Он именовал хозяина дома только «судьей», «покойником» или «призраком».
На лице капитана отразились недовольство и интерес.
– Занимательно, правда? – спросил Адамберг. – Человек‑невидимка, неосязаемое присутствие.
– Просто какой‑то мизантроп, – буркнул Данглар.
– Мизантроп, раз за разом уничтожающий все отпечатки своего пребывания в том или ином месте? Мизантроп, не оставляющий за собой никаких следов, если не считать белых как снег волосков, да и то по недосмотру?
– Они вам ничего не дадут, – прошептал Данглар.
– Дадут, я смогу их сравнить.
– С чем?
– С волосами из могилы судьи в Ришелье. Достаточно будет провести эксгумацию. Волосы сохраняются очень долго. Если повезет…
– Что это? – с тревогой в голосе перебил его Данглар. – Что это за свист?
– В кабину поступает воздух, все нормально.
Данглар с тяжелым вздохом откинулся на спинку сиденья.
– Не могу вспомнить, что вы говорили мне о значении слова «Фюльжанс», – соврал Адамберг.
– От «fulgur» – вспышка, молния, – не устоял Данглар. – Или от глагола «fulgео» – метать молнии, сиять, освещать, сверкать. В переносном смысле – блистать, быть знаменитым, проявлять себя с блеском.
Адамберг между делом взял на заметку новые значения, которые его заместитель выудил из кладовой своей эрудиции.
– А «Максим»? Что скажете о «Максиме»?
– Только не говорите, что не знаете, – буркнул Данглар. – «Maximus» означает самый большой, самый значительный.

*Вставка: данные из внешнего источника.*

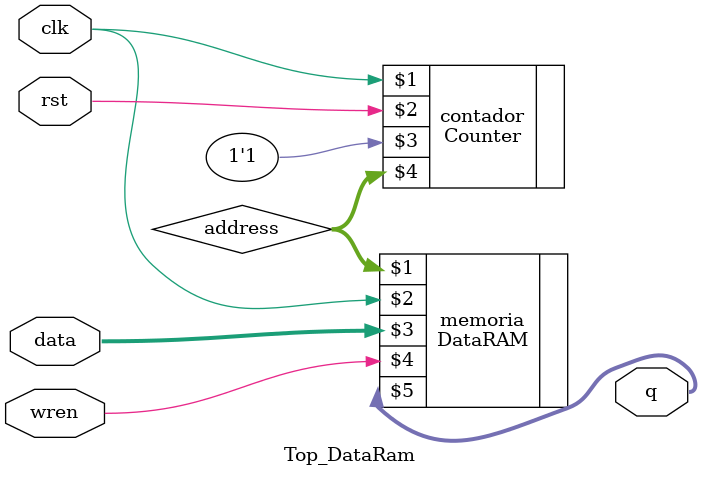
<source format=sv>
module Top_DataRam (input clk, input rst, wren, input [7:0] data, output [7:0] q);

	logic [7:0] address;
	
	Counter contador (clk,rst,1'b1,address);
	
	DataRAM memoria (address,clk,data,wren,q);
	


endmodule  
</source>
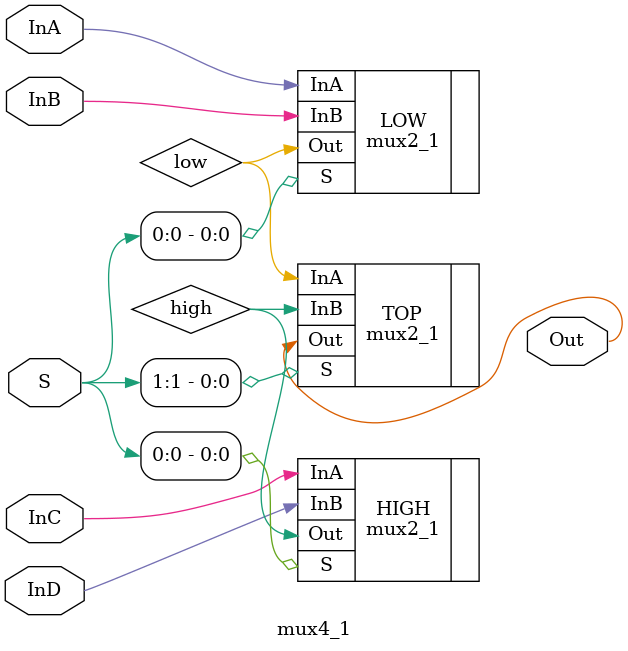
<source format=v>
module mux4_1(InA, InB, InC, InD, S, Out);
	input InA;
	input InB;
	input InC;
	input InD;
	input [1:0] S;
	output Out;

	wire low, high;

	mux2_1 LOW(.InA(InA), .InB(InB), .S(S[0]), .Out(low));
	mux2_1 HIGH(.InA(InC), .InB(InD), .S(S[0]), .Out(high));
	
	mux2_1 TOP(.InA(low), .InB(high), .S(S[1]), .Out(Out));

endmodule


</source>
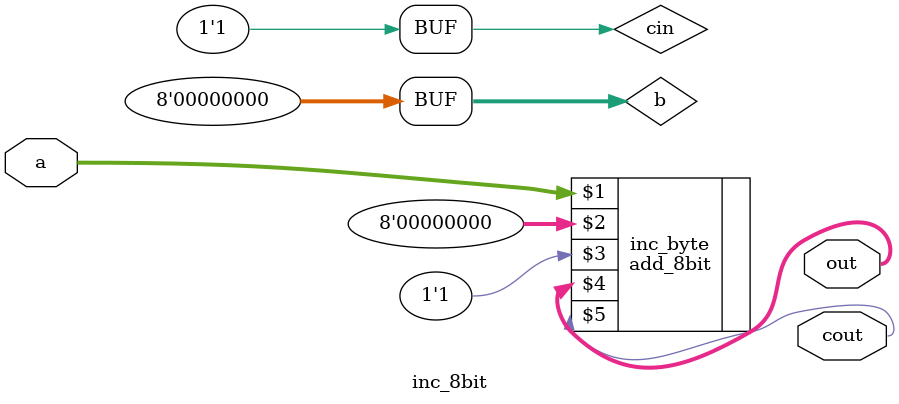
<source format=v>
module inc_8bit
(
	input [7:0] a,
	output [7:0] out,
	output cout
);

wire cin = 1'b1;
wire [7:0]b = 8'b00000000;

	add_8bit inc_byte(a[7:0], b[7:0], cin, out[7:0], cout);

endmodule

</source>
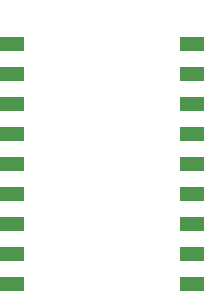
<source format=gbp>
G04 #@! TF.GenerationSoftware,KiCad,Pcbnew,8.0.7*
G04 #@! TF.CreationDate,2025-07-02T22:20:04-04:00*
G04 #@! TF.ProjectId,Sum25_GTR,53756d32-355f-4475-9452-2e6b69636164,rev?*
G04 #@! TF.SameCoordinates,Original*
G04 #@! TF.FileFunction,Paste,Bot*
G04 #@! TF.FilePolarity,Positive*
%FSLAX46Y46*%
G04 Gerber Fmt 4.6, Leading zero omitted, Abs format (unit mm)*
G04 Created by KiCad (PCBNEW 8.0.7) date 2025-07-02 22:20:04*
%MOMM*%
%LPD*%
G01*
G04 APERTURE LIST*
G04 Aperture macros list*
%AMFreePoly0*
4,1,11,0.558779,3.080902,0.595106,3.030902,0.600000,3.000000,0.600000,-1.000000,-0.600000,-1.000000,-0.600000,3.000000,-0.580902,3.058779,-0.530902,3.095106,-0.500000,3.100000,0.500000,3.100000,0.558779,3.080902,0.558779,3.080902,$1*%
G04 Aperture macros list end*
%ADD10FreePoly0,270.000000*%
%ADD11FreePoly0,90.000000*%
G04 APERTURE END LIST*
D10*
X202000000Y-71420000D03*
X202000000Y-73960000D03*
X202000000Y-76500000D03*
X202000000Y-79040000D03*
X202000000Y-81580000D03*
X202000000Y-84120000D03*
X202000000Y-86660000D03*
X202000000Y-89200000D03*
X202000000Y-91740000D03*
D11*
X186760000Y-91740000D03*
X186760000Y-89200000D03*
X186760000Y-86660000D03*
X186760000Y-84120000D03*
X186760000Y-81580000D03*
X186760000Y-79040000D03*
X186760000Y-76500000D03*
X186760000Y-73960000D03*
X186760000Y-71420000D03*
M02*

</source>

– Я не сказал вам, под каким именем наш герой купил «Schloss». Вам интересно?
– Нет.
Данглар прекрасно осознавал, какие усилия прикладывает Адамберг, пытаясь отвлечь его от ужасных мыслей. История с усадьбой его дико раздражала, но он был благодарен шефу за участие. Осталось шесть часов и двенадцать минут мучений. Они находились над Атлантикой, и лететь над водой предстояло еще долго.
– Максим Леклерк. Что вы на это скажете?
– Что Леклерк – очень распространенная фамилия.
– Вы необъективны. Максим Леклерк: самый большой, самый светлый, сияющий. Судья не пожелал взять в качестве псевдонима банальные имя и фамилию.
– Со словами можно играть, как с цифрами, придавая им значение по своему усмотрению и выворачивая до бесконечности наизнанку.
– Если бы вы не цеплялись за логику, – не отставал Адамберг, намеренно зля капитана, – вы бы признали, что в моем видении шильтигемского дела есть интересные моменты.
Комиссар остановил благодетельницу‑стюардессу, разносившую шампанское. Данглар смотрел мимо нее мутным взглядом. Фруасси отказалась, а Адамберг взял два стаканчика. Один он сразу вручил Данглару.
– Выпейте, – приказал он. – Оба. Но в два приема, как обещали.
Данглар кивнул с намеком на благодарность.
– Может, позиция у меня шаткая, – продолжил Адамберг, – но это не значит, что я ошибаюсь.
– Кто вам такое сказал?
– Клементина Курбе. Помните ее? Мы недавно виделись.
– Если вы теперь решили опираться в работе на сентенции старой Клементины, отделу конец.
– Не будьте пессимистом, Данглар. Но с именами и правда можно играть до бесконечности. Взять, к примеру, мое, Адамберг, гора Адама. Адам – Первый Человек. Сразу создается образ. Мужик на горе. Я спрашиваю себя, не оттуда ли пошел…
– Страсбургский собор, – перебил его Данглар.